L’impact démontré des voix de «crooners» sur les tympans féminins
Ecoutez un instant. L’un des plus célèbres crooners clame avec une voix inimitable qu’une femme n’est plus amoureuse de lui. Une telle situation est-elle possible? On peut en douter. Crooner? Le terme vient de to croon, dont le sens se situe entre fredonner et roucouler. «Crouner» en quelque sorte et en français. Nous sommes ici dans le registre du chanteur de charme. Un registre généralement méditerranéen – avec ses déclinaisons d’outre-Atlantique.
Le crooner c’est la gestuelle, la posture, la mise, le velours du regard, le vernis de la chaussure, le blanc de la chemise, la caresse supposée des mains, la chute lombo-sacrée. Mais c’est aussi, et surtout, une voix. Dans les graves de préférence. Une voix à se pâmer voire à se damner. Pourquoi?
Risque d’infidélité
C’est précisément le sujet qui passionne quelques chercheuses et chercheurs1 de l’Université canadienne McMaster, travaillant dans les départements de psychologie, neurosciences et comportement. Ils viennent de publier les résultats de leurs derniers travaux dansla revue Personality and Indivual Differences2. Et à cette occasion ils nous éclairent sur le rôle que peut jouer la voix dans le choix, à court et long terme, du partenaire sexuel.

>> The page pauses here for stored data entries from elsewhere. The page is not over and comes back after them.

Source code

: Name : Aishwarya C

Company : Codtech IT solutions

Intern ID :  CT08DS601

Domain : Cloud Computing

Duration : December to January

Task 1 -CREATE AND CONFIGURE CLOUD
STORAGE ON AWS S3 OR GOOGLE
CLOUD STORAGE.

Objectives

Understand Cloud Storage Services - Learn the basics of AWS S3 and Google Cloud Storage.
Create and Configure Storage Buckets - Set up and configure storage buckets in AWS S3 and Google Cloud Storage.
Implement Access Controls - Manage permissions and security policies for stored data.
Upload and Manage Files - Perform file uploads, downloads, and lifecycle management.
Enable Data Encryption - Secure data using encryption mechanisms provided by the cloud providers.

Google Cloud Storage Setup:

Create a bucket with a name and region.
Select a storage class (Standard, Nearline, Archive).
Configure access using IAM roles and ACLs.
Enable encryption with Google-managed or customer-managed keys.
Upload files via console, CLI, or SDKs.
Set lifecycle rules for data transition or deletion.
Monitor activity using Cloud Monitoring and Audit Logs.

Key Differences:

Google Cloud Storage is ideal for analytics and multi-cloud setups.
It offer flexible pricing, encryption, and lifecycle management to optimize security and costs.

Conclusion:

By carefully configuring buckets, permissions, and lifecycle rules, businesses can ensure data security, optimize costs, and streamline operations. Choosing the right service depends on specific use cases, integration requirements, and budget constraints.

Pour résumer, une voix mâle grave évoque, pour les femmes, un homme à la fois plus séduisant mais aussi plus infidèle. Sans que l’on puisse préciser s’il y a là une relation de cause à effet. Les chercheurs ont évalué les préférences de 87 femmes pour différents timbres de voix masculines – des voix manipulées par un système électronique. Une recherche de psychologie qui portait aussi sur la perception du risque d’infidélité.
Relations durables ou pas
L’équipe canadienne constate, schématiquement, que les femmes préfèrent les hommes à voix grave dans le cadre d’une relation occasionnelle. Des voix perçues donc comme plus séduisantes et plus viriles, mais aussi nettement plus évocatrices d’infidélité et de mensonges dans l’optique de relations plus durables (le mariage au tout premier chef).
Les hommes pourront voir là un paradoxe: plus les femmes pensent qu’un homme est susceptible d’être infidèle plus elles sont attirées par lui (du moins dans le cadre d’une relation «occasionnelle»). Corollaire: lorsque les chercheurs demandent aux participantes de choisir la voix qu'elles pensent la plus adaptée à une relation de long terme, les préférences vont vers des timbres moins graves.
Les auteurs font ici l’hypothèse d’un «mécanisme de protection». Choisir une voix a priori moins immédiatement séduisante (moins grave, donc) réduirait le risque de l’infidélité (masculine). Et le cortège de ses conséquences plus ou moins graves, affectives ou matérielles. Tout se passe comme si la voix grave renvoyait inconsciemment à une image de la virilité-séductrice. Elle-même renvoyant au postulat de l’incapacité masculine à la maîtriser et donc à l’infidélité.
1. Jillian J.M. O’Connor, Katarzyna Pisanski, Cara C. Tigue, Paul J. Fraccaro et David R. Freinberg.
2. Un résumé (en anglais) de cette publication est disponible ici.